U.S. influence wanes in Mideast

Mitt Romney echoed the feeling of many Americans after last week’s Mideast violence when he said: “Sometimes it seems that we’re at the mercy of events instead of shaping events.”

He’s correct: American influence in the Arab world has waned dramatically in the last four years. The reason: Both Republican and Democratic leaders pushed for democracy in the Mideast without understanding what it would bring.

Don’t get me wrong. I think the United States had no choice but to endorse the Arab Spring uprisings, which reflected a flow of history that could not be halted. The revisionists who claim we should have kept Arab dictators in power are wrong (more on that below).

But once those friendly dictators fell, it was foolish to believe America could control the governments that came after – as two successive U.S. presidents found out.

Policy failures

The George W. Bush and Barack Obama administrations pushed a “democracy agenda” (as does Mitt Romney). Both mistakenly believed the Arab leaders and movements that received U.S. aid would show their gratitude.

Bush’s effort to impose democracy on Iraq by arms failed miserably. The religious Shiite parties that won elections are more sensitive to the demands of Iran’s ayatollahs than to Washington’s pleas. Flush with oil money, they don’t need to take American instructions.

As for Obama, whose famous Cairo speech in 2009 called for a new relationship between America and Islam, he misjudged the power of good intentions.

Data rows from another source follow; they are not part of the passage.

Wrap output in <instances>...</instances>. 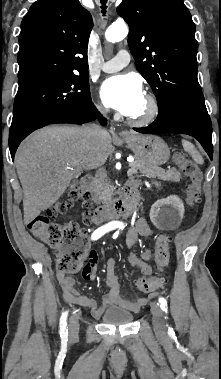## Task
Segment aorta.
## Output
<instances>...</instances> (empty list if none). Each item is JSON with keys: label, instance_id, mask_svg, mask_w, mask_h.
<instances>
[{"label": "aorta", "instance_id": "aorta-1", "mask_svg": "<svg viewBox=\"0 0 221 379\" xmlns=\"http://www.w3.org/2000/svg\"><path fill=\"white\" fill-rule=\"evenodd\" d=\"M128 35V27L125 23H113L105 32L106 40L112 43L123 40Z\"/></svg>", "mask_w": 221, "mask_h": 379}]
</instances>
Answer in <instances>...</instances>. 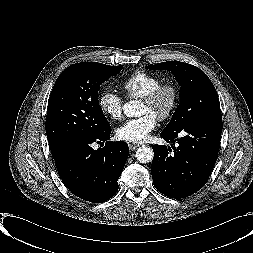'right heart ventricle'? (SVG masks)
Here are the masks:
<instances>
[{"instance_id": "right-heart-ventricle-1", "label": "right heart ventricle", "mask_w": 253, "mask_h": 253, "mask_svg": "<svg viewBox=\"0 0 253 253\" xmlns=\"http://www.w3.org/2000/svg\"><path fill=\"white\" fill-rule=\"evenodd\" d=\"M161 83L162 79L158 76L136 71L123 81L121 86L128 98H142Z\"/></svg>"}]
</instances>
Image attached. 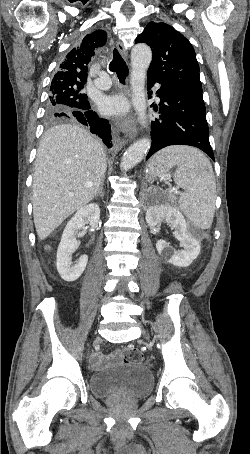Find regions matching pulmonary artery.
Returning <instances> with one entry per match:
<instances>
[{
	"mask_svg": "<svg viewBox=\"0 0 250 454\" xmlns=\"http://www.w3.org/2000/svg\"><path fill=\"white\" fill-rule=\"evenodd\" d=\"M94 85L100 90H107L111 87V80L106 74H100L99 77L94 80Z\"/></svg>",
	"mask_w": 250,
	"mask_h": 454,
	"instance_id": "1",
	"label": "pulmonary artery"
}]
</instances>
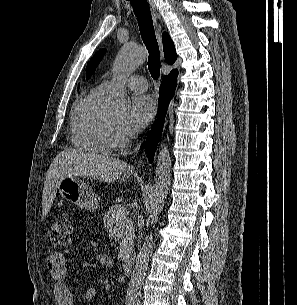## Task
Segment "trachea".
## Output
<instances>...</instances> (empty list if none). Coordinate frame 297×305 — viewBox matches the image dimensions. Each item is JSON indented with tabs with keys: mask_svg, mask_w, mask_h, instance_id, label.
<instances>
[{
	"mask_svg": "<svg viewBox=\"0 0 297 305\" xmlns=\"http://www.w3.org/2000/svg\"><path fill=\"white\" fill-rule=\"evenodd\" d=\"M138 20L142 40L149 52L148 69L153 79L160 75V53L156 40L150 7L147 0H129Z\"/></svg>",
	"mask_w": 297,
	"mask_h": 305,
	"instance_id": "trachea-1",
	"label": "trachea"
}]
</instances>
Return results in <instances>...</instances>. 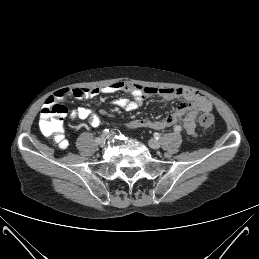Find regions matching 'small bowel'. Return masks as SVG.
Returning <instances> with one entry per match:
<instances>
[{
    "label": "small bowel",
    "mask_w": 259,
    "mask_h": 259,
    "mask_svg": "<svg viewBox=\"0 0 259 259\" xmlns=\"http://www.w3.org/2000/svg\"><path fill=\"white\" fill-rule=\"evenodd\" d=\"M118 91H127L132 99L119 98L113 101V105L125 111L138 109L142 103L149 97L159 96L164 100H173L182 98L184 100L175 112L167 115L161 120H150L147 118H138L131 120L127 127L130 129L150 128L154 130H163L174 126L180 119L183 130L190 136L196 135V121L200 113H209L212 110L211 103L200 92L184 88H157L144 87L128 81L115 82L102 88H64L60 89L50 96L45 105L50 100H60L68 96L77 99H91L102 94H113ZM69 118L71 120H87L93 127L101 124L100 115L89 108L78 107L73 109Z\"/></svg>",
    "instance_id": "1"
}]
</instances>
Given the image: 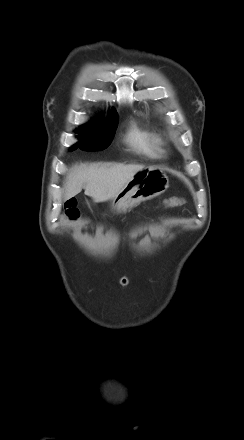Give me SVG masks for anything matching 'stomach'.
Listing matches in <instances>:
<instances>
[{
  "label": "stomach",
  "instance_id": "obj_1",
  "mask_svg": "<svg viewBox=\"0 0 244 440\" xmlns=\"http://www.w3.org/2000/svg\"><path fill=\"white\" fill-rule=\"evenodd\" d=\"M169 187L167 175L158 167L146 166L138 171L126 186L111 199V207L117 212L139 205L164 193Z\"/></svg>",
  "mask_w": 244,
  "mask_h": 440
}]
</instances>
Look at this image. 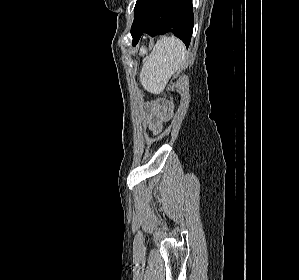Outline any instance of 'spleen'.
I'll return each mask as SVG.
<instances>
[{
  "instance_id": "spleen-1",
  "label": "spleen",
  "mask_w": 299,
  "mask_h": 280,
  "mask_svg": "<svg viewBox=\"0 0 299 280\" xmlns=\"http://www.w3.org/2000/svg\"><path fill=\"white\" fill-rule=\"evenodd\" d=\"M185 45L176 37H163L154 46L143 65L140 81L154 94L161 93L174 72L184 63Z\"/></svg>"
}]
</instances>
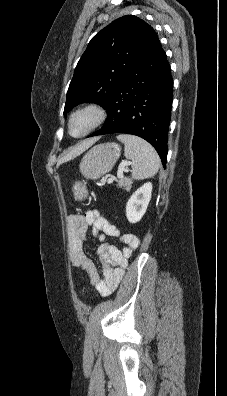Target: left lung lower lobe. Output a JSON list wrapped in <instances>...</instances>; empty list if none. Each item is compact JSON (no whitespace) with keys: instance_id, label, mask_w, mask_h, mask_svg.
<instances>
[{"instance_id":"0a47b994","label":"left lung lower lobe","mask_w":227,"mask_h":396,"mask_svg":"<svg viewBox=\"0 0 227 396\" xmlns=\"http://www.w3.org/2000/svg\"><path fill=\"white\" fill-rule=\"evenodd\" d=\"M173 79L159 42L128 73L104 107V126L89 137L128 133L148 141L166 166Z\"/></svg>"}]
</instances>
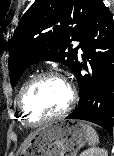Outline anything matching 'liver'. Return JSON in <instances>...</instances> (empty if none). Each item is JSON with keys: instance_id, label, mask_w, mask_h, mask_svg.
Listing matches in <instances>:
<instances>
[{"instance_id": "liver-1", "label": "liver", "mask_w": 114, "mask_h": 156, "mask_svg": "<svg viewBox=\"0 0 114 156\" xmlns=\"http://www.w3.org/2000/svg\"><path fill=\"white\" fill-rule=\"evenodd\" d=\"M36 132L30 134L27 139H25V141L22 143L21 147H20V152L23 153L28 145V143L30 142V140L32 139V137L35 135Z\"/></svg>"}]
</instances>
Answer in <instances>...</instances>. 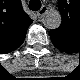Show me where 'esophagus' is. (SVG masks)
Wrapping results in <instances>:
<instances>
[{
  "label": "esophagus",
  "mask_w": 80,
  "mask_h": 80,
  "mask_svg": "<svg viewBox=\"0 0 80 80\" xmlns=\"http://www.w3.org/2000/svg\"><path fill=\"white\" fill-rule=\"evenodd\" d=\"M42 9H43V7H42L41 10L37 13V15H38L39 18L43 17V15L47 12V10L43 11Z\"/></svg>",
  "instance_id": "obj_1"
}]
</instances>
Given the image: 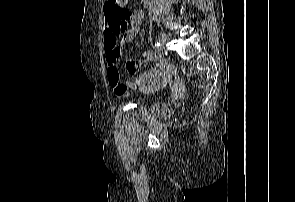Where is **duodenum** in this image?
Masks as SVG:
<instances>
[{
	"mask_svg": "<svg viewBox=\"0 0 295 202\" xmlns=\"http://www.w3.org/2000/svg\"><path fill=\"white\" fill-rule=\"evenodd\" d=\"M150 0H142L143 3H148Z\"/></svg>",
	"mask_w": 295,
	"mask_h": 202,
	"instance_id": "obj_1",
	"label": "duodenum"
}]
</instances>
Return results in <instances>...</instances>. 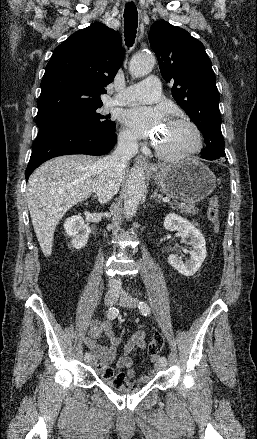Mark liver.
Segmentation results:
<instances>
[{
	"label": "liver",
	"instance_id": "liver-1",
	"mask_svg": "<svg viewBox=\"0 0 257 439\" xmlns=\"http://www.w3.org/2000/svg\"><path fill=\"white\" fill-rule=\"evenodd\" d=\"M102 159L86 155H66L45 162L30 176L27 204L46 257L52 253L54 232L65 213L86 200L96 189Z\"/></svg>",
	"mask_w": 257,
	"mask_h": 439
}]
</instances>
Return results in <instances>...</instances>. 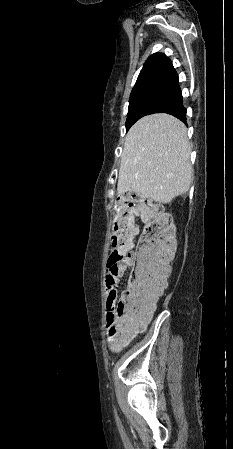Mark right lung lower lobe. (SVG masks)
<instances>
[{
    "mask_svg": "<svg viewBox=\"0 0 233 449\" xmlns=\"http://www.w3.org/2000/svg\"><path fill=\"white\" fill-rule=\"evenodd\" d=\"M159 112L171 114L186 123V109L182 105V100L176 104L162 109Z\"/></svg>",
    "mask_w": 233,
    "mask_h": 449,
    "instance_id": "right-lung-lower-lobe-1",
    "label": "right lung lower lobe"
}]
</instances>
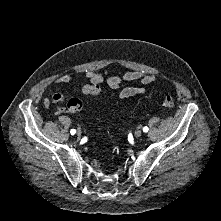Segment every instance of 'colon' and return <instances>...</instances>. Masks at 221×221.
<instances>
[{
    "label": "colon",
    "instance_id": "5ec220e1",
    "mask_svg": "<svg viewBox=\"0 0 221 221\" xmlns=\"http://www.w3.org/2000/svg\"><path fill=\"white\" fill-rule=\"evenodd\" d=\"M100 92V87L98 84H88L83 86L82 93L85 95H97ZM163 105L167 109L174 107V98L172 94H168L164 97ZM82 101L78 98H72L68 101V108L72 111H78L82 108Z\"/></svg>",
    "mask_w": 221,
    "mask_h": 221
}]
</instances>
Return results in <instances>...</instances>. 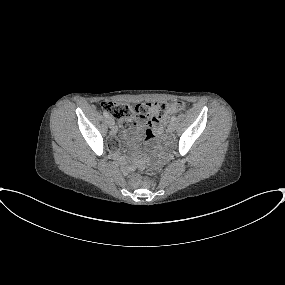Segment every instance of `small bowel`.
Instances as JSON below:
<instances>
[{
    "label": "small bowel",
    "mask_w": 285,
    "mask_h": 285,
    "mask_svg": "<svg viewBox=\"0 0 285 285\" xmlns=\"http://www.w3.org/2000/svg\"><path fill=\"white\" fill-rule=\"evenodd\" d=\"M160 130V126L153 122V121H147L145 123H137L134 125V133L136 135V137H140L144 132L148 135V136H151L154 132H158ZM119 136L123 137L124 139H127V140H131V136L126 133V132H121L119 134ZM117 136L113 137V138H110L108 139L107 141V149L110 150V151H113L116 149L117 147ZM124 166V164H123ZM135 179L132 178L131 179V184H135Z\"/></svg>",
    "instance_id": "c3829d8e"
}]
</instances>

Initially, he waffled on supporting the Arab Spring but came around to supporting the Tahrir Square revolt and heading NATO’s involvement in Libya. But the fall of Moammar Gadhafi left Libya with virtually no functioning institutions. The elected government was too weak to take control of a multitude of armed militias, including some jihadis from abroad.

In the meantime, the educated moderates who organized the revolts in Tunisia and Egypt proved unable to rally behind one leader. That meant Islamists, who had long organized in the mosque and underground, were best positioned to win elections.

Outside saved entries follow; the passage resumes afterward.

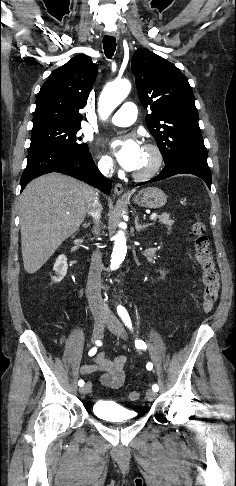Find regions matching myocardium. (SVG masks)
Instances as JSON below:
<instances>
[{"instance_id":"myocardium-1","label":"myocardium","mask_w":236,"mask_h":486,"mask_svg":"<svg viewBox=\"0 0 236 486\" xmlns=\"http://www.w3.org/2000/svg\"><path fill=\"white\" fill-rule=\"evenodd\" d=\"M143 149L149 151L152 154L153 162L147 170L141 172H133L132 175L137 180H149L156 176L157 173L160 171L164 161L162 151L156 144L147 143L144 145Z\"/></svg>"}]
</instances>
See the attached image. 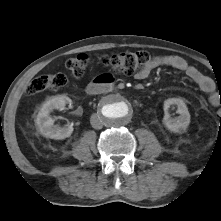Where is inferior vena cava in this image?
Masks as SVG:
<instances>
[{
  "mask_svg": "<svg viewBox=\"0 0 221 221\" xmlns=\"http://www.w3.org/2000/svg\"><path fill=\"white\" fill-rule=\"evenodd\" d=\"M90 123L94 129H101L103 127L102 118L98 114H93L91 116Z\"/></svg>",
  "mask_w": 221,
  "mask_h": 221,
  "instance_id": "obj_1",
  "label": "inferior vena cava"
}]
</instances>
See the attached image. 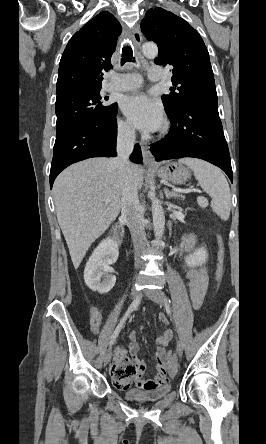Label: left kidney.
<instances>
[{
  "label": "left kidney",
  "instance_id": "5707ae66",
  "mask_svg": "<svg viewBox=\"0 0 266 444\" xmlns=\"http://www.w3.org/2000/svg\"><path fill=\"white\" fill-rule=\"evenodd\" d=\"M208 258L207 251L204 247L197 249L192 255L186 258L189 266H196L205 263Z\"/></svg>",
  "mask_w": 266,
  "mask_h": 444
}]
</instances>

Could Obama have done more to help nonreligious parties organize in Tunisia and Egypt? Perhaps. In Egypt, however, draconian laws have prevented U.S. officials from training locals in the mechanics of elections by penalizing monetary contributions from abroad.

Splintered opposition

Moreover, Obama could not compel moderate Arab opposition groups to join forces when they were so determined to form multiple parties. In Egypt, that guaranteed victory for the party of the Muslim Brotherhood and its presidential candidate, Mohammed Morsi.

Perhaps Obama can persuade the religiously conservative Morsi to behave like a pragmatist because he needs U.S. aid, international loans, and foreign investment (although neither Democrats nor Republicans have shown skill at using U.S. aid as political leverage). But, as we saw last week, Morsi is all too ready to bow to pressure from Islamic extremists on his right flank.

The anti-U.S. violence last week has led some critics to denounce Obama for “abandoning” Egypt’s Hosni Mubarak and Libya’s Gadhafi, thereby boosting jihadis and alienating our Arab Gulf allies. That argument is endorsed by strange bedfellows, including some Republicans, some Israeli analysts, the Saudis, and, most prominently, the Russians.

Officials and commentators in Moscow last week were eager to tell Americans, “I told you so” after the murders in Benghazi. As Aleksei K. Pushkov, head of Russia’s parliamentary Foreign Affairs Committee, tweeted: “Under Gadhafi they didn’t kill diplomats. Obama and Clinton are in shock? What did they expect: ‘Democracy?’ Even bigger surprises await them in Syria.”

But what Pushkov and the others don’t understand is that those Arab rulers had run out of shelf life. Their regimes had become rotten and economically frozen; an Arab youth bulge that was Internet savvy would no longer tolerate their rule.

U.S. officials had little to do with Mubarak’s fall or the retreat of his aging, weak circle of military cronies. Perhaps they expedited Gadhafi’s fall, but he couldn’t have lasted much longer.

As for Syria, Obama is hanging back precisely because he fears a fragmented opposition will produce a sectarian, Islamist regime. Romney is urging more U.S. support for the Syrian opposition. I do, too, if only to speed up Bashar al-Assad’s fall before more slaughter and before jihadis take full control.

No one, however, should have any illusions about a post-Assad “democracy.” It will probably be run by Sunni Islamists, with moderates divided and Christians in flight. U.S. influence there won’t be strong, even if we funnel in arms.

Religious pressures

New governments in the Mideast will be cool to Washington because of religious pressures, because the Mideast peace process is dead, and because elections will produce populists who court their publics by thumbing their noses at Washington.

We can influence these governments at the margins. We can assist moderates who were marginalized in elections. We can insist that Arab governments refrain from attacking U.S. citizens and interests, and penalize them if they do. (If we “show strength” by bombing Iran, this is more likely to boomerang than win us renewed respect.)

But, in the coming decade, no matter which party wins the White House, our influence won’t be what it once was. And we’ll have difficulty in “shaping events” in the Middle East.